Vediamo ora, appunto, la concorrenza cioè le guide di nuova generazione: il cui debutto, per schematizzare, possiamo collocare in Australia già negli anni '70 con le Lonely Planet anche se poi a queste è seguita una serie di guide diverse, in parte differenti tra loro, ma con alcune somiglianze di fondo. In queste guide le città non vengono presentate come sequenze di contenuti visivi, ma come insiemi e

sottoinsiemi di percezioni e di possibili esperienze. La componente

narrativa assume un rilievo paragonabile, a tratti superiore, rispetto a quella descrittiva.
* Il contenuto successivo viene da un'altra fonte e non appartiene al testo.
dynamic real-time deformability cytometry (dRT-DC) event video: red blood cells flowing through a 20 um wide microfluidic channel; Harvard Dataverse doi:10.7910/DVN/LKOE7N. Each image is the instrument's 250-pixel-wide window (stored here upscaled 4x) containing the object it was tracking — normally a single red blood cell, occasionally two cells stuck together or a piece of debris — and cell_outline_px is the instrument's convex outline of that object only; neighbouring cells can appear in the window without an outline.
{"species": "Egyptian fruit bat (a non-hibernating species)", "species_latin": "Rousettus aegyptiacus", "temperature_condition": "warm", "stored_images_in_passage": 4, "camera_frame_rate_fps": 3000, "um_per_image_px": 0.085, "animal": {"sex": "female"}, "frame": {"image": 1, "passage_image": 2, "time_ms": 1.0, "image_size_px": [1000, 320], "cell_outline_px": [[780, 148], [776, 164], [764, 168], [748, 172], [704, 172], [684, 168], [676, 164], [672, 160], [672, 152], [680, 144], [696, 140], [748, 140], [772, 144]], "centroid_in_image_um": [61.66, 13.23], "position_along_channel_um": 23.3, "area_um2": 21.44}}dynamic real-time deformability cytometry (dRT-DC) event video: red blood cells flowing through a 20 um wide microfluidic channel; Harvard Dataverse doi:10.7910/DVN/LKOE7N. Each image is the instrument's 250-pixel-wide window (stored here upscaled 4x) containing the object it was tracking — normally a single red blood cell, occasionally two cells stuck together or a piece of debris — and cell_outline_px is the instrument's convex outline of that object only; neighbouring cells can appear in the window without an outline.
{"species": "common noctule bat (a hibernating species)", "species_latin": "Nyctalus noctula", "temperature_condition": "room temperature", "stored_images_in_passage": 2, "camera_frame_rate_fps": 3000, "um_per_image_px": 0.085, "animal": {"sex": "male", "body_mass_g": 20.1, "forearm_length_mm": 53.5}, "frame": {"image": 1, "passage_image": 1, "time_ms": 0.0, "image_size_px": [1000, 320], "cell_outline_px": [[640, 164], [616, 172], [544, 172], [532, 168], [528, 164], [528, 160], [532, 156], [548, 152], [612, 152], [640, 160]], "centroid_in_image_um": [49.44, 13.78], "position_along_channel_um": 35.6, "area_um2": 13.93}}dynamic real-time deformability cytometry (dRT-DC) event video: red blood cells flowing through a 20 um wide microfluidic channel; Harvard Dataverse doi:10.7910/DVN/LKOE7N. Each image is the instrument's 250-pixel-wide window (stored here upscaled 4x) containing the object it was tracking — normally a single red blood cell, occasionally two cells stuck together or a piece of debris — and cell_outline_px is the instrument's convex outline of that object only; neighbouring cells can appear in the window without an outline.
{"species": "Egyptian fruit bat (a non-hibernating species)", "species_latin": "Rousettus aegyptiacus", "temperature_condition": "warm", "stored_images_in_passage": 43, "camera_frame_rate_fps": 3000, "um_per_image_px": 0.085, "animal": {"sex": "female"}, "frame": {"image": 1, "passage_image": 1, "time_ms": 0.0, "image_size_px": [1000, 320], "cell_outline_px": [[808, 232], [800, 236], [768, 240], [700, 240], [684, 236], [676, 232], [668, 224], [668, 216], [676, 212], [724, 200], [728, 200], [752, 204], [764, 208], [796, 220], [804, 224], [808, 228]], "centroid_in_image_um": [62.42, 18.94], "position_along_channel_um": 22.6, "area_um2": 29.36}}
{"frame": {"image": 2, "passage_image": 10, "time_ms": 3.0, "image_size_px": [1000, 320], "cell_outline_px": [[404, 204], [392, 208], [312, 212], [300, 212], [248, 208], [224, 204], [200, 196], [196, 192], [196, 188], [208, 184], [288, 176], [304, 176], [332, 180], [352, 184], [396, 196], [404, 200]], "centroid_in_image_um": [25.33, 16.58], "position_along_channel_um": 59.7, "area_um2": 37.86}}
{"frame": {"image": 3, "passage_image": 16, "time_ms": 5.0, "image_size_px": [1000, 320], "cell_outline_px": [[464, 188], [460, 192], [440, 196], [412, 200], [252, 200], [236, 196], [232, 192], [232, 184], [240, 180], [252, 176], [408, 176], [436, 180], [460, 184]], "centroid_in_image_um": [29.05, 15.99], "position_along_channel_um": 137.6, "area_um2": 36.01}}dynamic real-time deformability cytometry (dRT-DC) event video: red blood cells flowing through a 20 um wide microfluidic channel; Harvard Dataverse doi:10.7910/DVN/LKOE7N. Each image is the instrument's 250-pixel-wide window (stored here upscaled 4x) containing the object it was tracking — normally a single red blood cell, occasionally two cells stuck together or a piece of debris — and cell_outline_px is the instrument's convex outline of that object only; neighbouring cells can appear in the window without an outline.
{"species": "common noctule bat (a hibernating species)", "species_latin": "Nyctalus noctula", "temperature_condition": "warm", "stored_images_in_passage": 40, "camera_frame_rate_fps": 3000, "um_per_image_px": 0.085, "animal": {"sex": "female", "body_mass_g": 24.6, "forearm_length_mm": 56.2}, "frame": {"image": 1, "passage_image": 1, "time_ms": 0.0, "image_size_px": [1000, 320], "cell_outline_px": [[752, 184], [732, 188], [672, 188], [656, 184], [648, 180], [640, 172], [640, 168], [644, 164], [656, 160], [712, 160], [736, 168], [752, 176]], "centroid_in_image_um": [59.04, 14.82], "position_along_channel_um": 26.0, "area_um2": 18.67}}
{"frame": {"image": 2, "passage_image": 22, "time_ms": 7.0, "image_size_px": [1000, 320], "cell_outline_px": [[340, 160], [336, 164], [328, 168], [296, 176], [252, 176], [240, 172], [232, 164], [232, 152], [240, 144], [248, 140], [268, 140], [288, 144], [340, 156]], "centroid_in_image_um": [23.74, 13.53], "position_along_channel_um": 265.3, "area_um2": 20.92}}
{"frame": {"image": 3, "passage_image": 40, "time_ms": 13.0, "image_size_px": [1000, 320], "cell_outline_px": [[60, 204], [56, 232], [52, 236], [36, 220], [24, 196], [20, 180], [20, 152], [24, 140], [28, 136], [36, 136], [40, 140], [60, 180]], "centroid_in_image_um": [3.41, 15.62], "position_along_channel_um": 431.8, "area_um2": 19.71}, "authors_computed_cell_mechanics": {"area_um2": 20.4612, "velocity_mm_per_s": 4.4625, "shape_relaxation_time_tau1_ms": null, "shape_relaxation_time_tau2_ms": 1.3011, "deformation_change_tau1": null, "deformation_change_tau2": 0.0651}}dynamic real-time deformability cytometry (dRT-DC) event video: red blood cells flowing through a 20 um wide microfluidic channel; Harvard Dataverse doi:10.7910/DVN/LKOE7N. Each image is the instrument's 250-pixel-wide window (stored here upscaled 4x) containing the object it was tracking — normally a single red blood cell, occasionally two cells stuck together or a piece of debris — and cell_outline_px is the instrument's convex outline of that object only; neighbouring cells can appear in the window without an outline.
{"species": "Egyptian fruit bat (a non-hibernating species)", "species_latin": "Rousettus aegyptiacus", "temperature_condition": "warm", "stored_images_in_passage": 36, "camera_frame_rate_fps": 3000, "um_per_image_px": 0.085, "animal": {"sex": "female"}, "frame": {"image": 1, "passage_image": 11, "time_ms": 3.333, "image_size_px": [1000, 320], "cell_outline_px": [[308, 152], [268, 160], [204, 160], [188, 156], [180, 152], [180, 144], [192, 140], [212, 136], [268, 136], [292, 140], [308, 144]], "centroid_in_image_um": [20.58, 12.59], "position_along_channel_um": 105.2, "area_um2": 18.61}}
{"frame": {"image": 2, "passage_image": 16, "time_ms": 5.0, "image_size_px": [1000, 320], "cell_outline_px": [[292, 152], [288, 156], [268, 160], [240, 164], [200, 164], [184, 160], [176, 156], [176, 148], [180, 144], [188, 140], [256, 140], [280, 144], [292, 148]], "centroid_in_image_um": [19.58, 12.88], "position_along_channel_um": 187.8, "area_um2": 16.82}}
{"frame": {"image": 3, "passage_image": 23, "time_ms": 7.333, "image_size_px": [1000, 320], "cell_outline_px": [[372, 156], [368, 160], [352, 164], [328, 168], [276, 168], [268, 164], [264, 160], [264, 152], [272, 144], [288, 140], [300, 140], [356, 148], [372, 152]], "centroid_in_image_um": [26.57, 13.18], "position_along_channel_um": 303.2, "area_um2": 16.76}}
Una guida di Torino che segue questo stile prenderà le mosse dall'atmosfera di Torino, magari spiegando che sembra una città noiosa a prima vista, ma non lo è, perché con i suoi caffè e con il cibo buono ed il vino buoni (notate l'insistenza fortissima sul sensoriale) può ispirare una serie di visite e di piaceri anche personalizzati. Queste guide fra l'altro, non prescrivono un itinerario, invitano al contrario, il turista a trovare le proprie strade a partire dalle sue personale curiosità, limitandosi a fornire una serie di possibili porte di accesso: così troviamo la Torino dei vermut, quella dei gay, quella dei club degli scacchi, e così via. Si passa così da una rappresentazione fortemente oggettivante delle città a una in cui è decisiva la dimensione soggettiva e esperienziale. E narrativa: raccontando forniscono degli elementi sulla base dei quali ciascuno costruirà il proprio, personale, racconto.